## ASSIGNMENT
Carry on the article about Chinese AI companion chatbots, starting right after its final sentence.
--- PASSAGE PROVIDED Enclosed Below ---
China’s AI giants cosy up to virtual companions as loneliness drives chatbot revenue
- Microsoft spin-off Xiaoice remains the market leader, but Baidu, Tencent and ByteDance are all looking to capitalise on the latest Chinese AI trend

The concept behind each of these products is roughly the same: they generate humanlike responses to user queries with unique personalities, allowing people to have a digital friend who will respond to them at any time. Maoxiang and Zhumengdao allow users to customise the look, voice and personalities of their virtual friends, while Xiaokan Planet only offers two characters.

As with tech firms around the world, Chinese companies have been scrambling to find out where consumers get the most value from GenAI – which has been a hot trend since OpenAI launched ChatGPT in late 2022 – with content generation, search and virtual friends all being popular use cases.
--- End of Enclosed PASSAGE PROVIDED ---
--- INFORMATION PROVIDED Enclosed Below ---
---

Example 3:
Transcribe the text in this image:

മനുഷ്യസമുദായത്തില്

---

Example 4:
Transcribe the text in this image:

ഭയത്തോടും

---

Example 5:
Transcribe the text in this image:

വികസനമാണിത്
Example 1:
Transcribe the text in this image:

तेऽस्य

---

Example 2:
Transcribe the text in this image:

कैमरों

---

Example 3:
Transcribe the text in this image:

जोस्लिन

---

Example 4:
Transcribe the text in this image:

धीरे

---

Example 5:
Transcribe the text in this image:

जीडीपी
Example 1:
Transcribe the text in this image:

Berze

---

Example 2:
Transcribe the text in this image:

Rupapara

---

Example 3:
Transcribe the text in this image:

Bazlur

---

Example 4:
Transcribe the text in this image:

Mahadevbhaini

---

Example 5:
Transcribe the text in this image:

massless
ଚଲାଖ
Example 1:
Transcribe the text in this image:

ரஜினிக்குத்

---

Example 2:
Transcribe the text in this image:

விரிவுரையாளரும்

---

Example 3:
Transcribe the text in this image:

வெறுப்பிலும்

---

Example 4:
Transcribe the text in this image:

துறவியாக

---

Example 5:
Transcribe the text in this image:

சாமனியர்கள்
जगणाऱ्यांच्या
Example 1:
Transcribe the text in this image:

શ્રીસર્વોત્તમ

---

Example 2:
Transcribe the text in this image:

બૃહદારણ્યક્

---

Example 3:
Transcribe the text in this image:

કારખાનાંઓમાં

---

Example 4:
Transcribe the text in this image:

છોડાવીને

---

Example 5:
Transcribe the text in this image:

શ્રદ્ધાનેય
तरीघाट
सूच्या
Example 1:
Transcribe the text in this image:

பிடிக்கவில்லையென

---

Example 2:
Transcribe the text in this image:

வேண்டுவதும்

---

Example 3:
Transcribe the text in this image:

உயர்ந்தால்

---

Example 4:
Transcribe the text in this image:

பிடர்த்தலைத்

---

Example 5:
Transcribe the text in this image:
--- End of Enclosed INFORMATION PROVIDED ---
## RESPONSE FOR THIS EXERCISE
“Among all consumer AI apps, the AI companion ones seem to be the hottest with the clearest revenue source at the moment,” Liu Mengyuan, an analyst at market researcher QbitAI, wrote in a blog post last week.
The apps are free to use with basic features, but paid subscriptions are required for things like faster response times. Some apps allow users to sell their virtual characters once developed.
“While AI focuses on improving efficiency and completing tasks … AI [companions] are able to connect with the user on an emotional level that goes far beyond the traditional boundaries of functionality,” Super Huang, a Beijing-based product manager-turned-influencer who writes about AI, said in a blog post.